=== Section Start ===

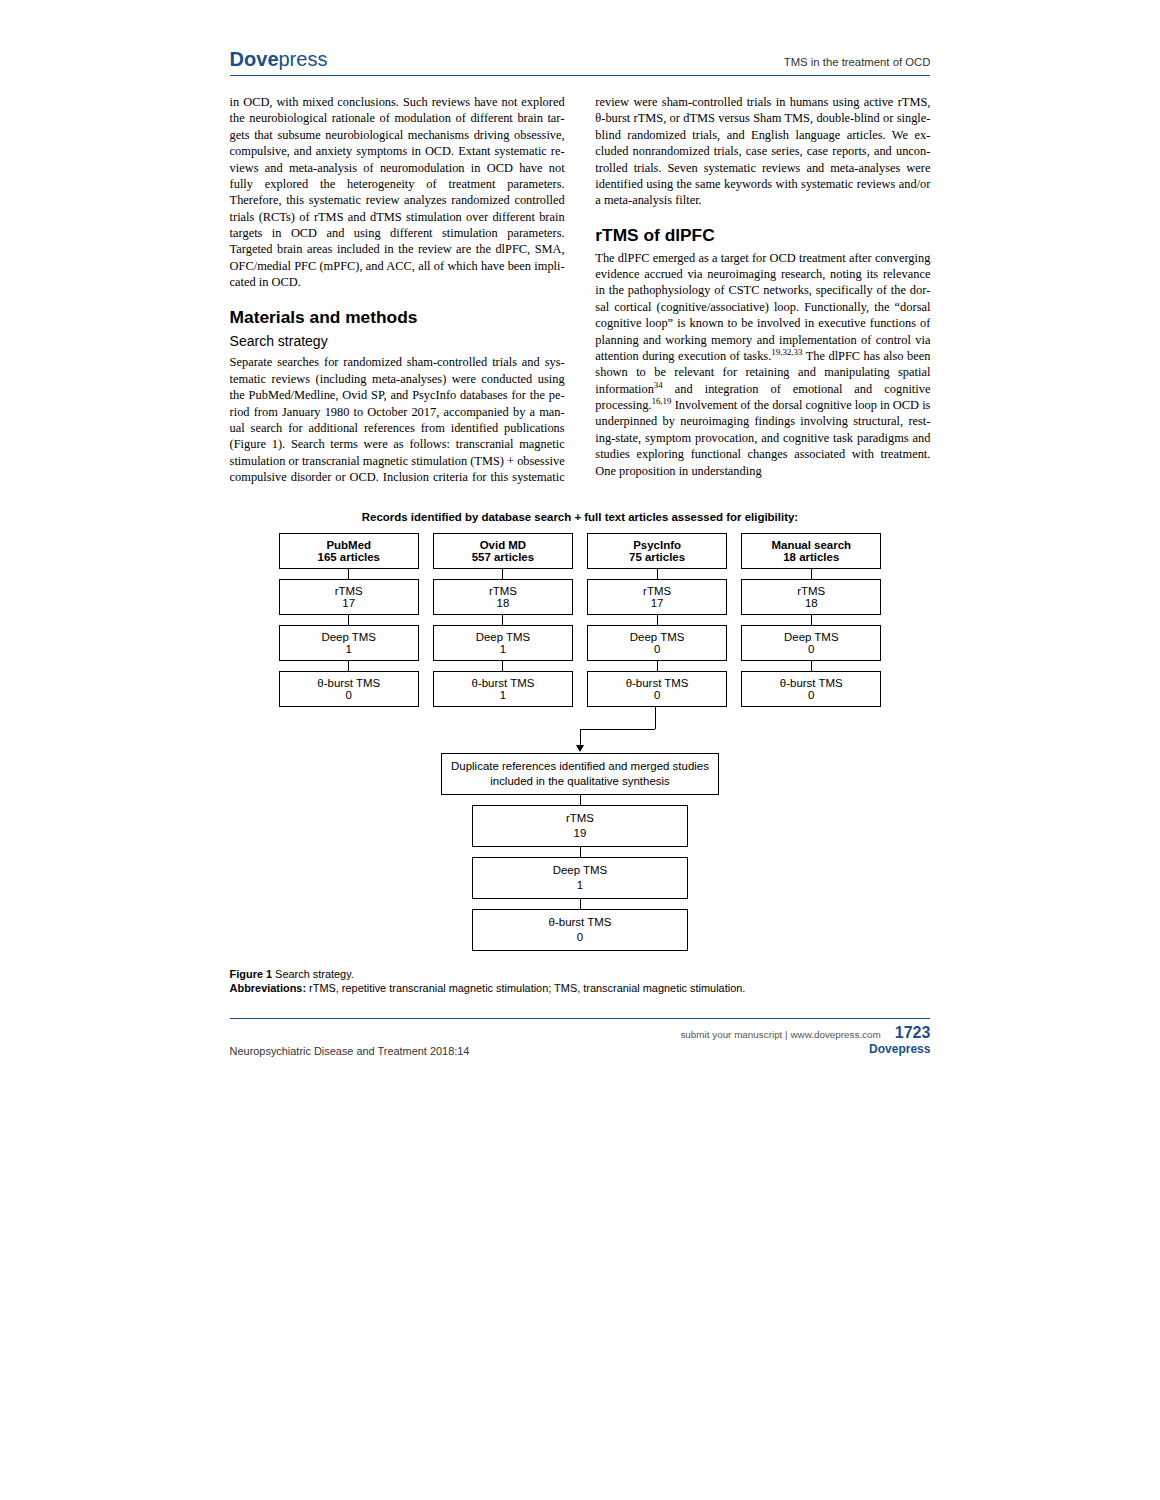Dove press
TMS in the treatment of OCD
in OCD, with mixed conclusions. Such reviews have not explored the neurobiological rationale of modulation of different brain targets that subsume neurobiological mechanisms driving obsessive, compulsive, and anxiety symptoms in OCD. Extant systematic reviews and meta-analysis of neuromodulation in OCD have not fully explored the heterogeneity of treatment parameters. Therefore, this systematic review analyzes randomized controlled trials (RCTs) of rTMS and dTMS stimulation over different brain targets in OCD and using different stimulation parameters. Targeted brain areas included in the review are the dlPFC, SMA, OFC/medial PFC (mPFC), and ACC, all of which have been implicated in OCD.
Materials and methods
Search strategy
Separate searches for randomized sham-controlled trials and systematic reviews (including meta-analyses) were conducted using the PubMed/Medline, Ovid SP, and PsycInfo databases for the period from January 1980 to October 2017, accompanied by a manual search for additional references from identified publications (Figure 1). Search terms were as follows: transcranial magnetic stimulation or transcranial magnetic stimulation (TMS) + obsessive compulsive disorder or OCD. Inclusion criteria for this systematic review were sham-controlled trials in humans using active rTMS, θ-burst rTMS, or dTMS versus Sham TMS, double-blind or single-blind randomized trials, and English language articles. We excluded nonrandomized trials, case series, case reports, and uncontrolled trials. Seven systematic reviews and meta-analyses were identified using the same keywords with systematic reviews and/or a meta-analysis filter.
rTMS of dlPFC
The dlPFC emerged as a target for OCD treatment after converging evidence accrued via neuroimaging research, noting its relevance in the pathophysiology of CSTC networks, specifically of the dorsal cortical (cognitive/associative) loop. Functionally, the “dorsal cognitive loop” is known to be involved in executive functions of planning and working memory and implementation of control via attention during execution of tasks.19,32,33 The dlPFC has also been shown to be relevant for retaining and manipulating spatial information34 and integration of emotional and cognitive processing.16,19 Involvement of the dorsal cognitive loop in OCD is underpinned by neuroimaging findings involving structural, resting-state, symptom provocation, and cognitive task paradigms and studies exploring functional changes associated with treatment. One proposition in understanding
Records identified by database search + full text articles assessed for eligibility:
PubMed
165 articles
Ovid MD
557 articles
PsycInfo
75 articles
Manual search
18 articles
rTMS
17
rTMS
18
rTMS
17
rTMS
18
Deep TMS
1
Deep TMS
1
Deep TMS
0
Deep TMS
0
θ-burst TMS
0
θ-burst TMS
1
θ-burst TMS
0
θ-burst TMS
0
Duplicate references identified and merged studies included in the qualitative synthesis
rTMS
19
Deep TMS
1
θ-burst TMS
0
Figure 1 Search strategy.
Abbreviations: rTMS, repetitive transcranial magnetic stimulation; TMS, transcranial magnetic stimulation.
Neuropsychiatric Disease and Treatment 2018:14
submit your manuscript | www.dovepress.com 1723
Dovepress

=== Section End ===

_WHAT YOU WILL DO_
Using the entries above, state how many lines include the word "strategy", with no other words.

_EXPECTED OUTPUT_
2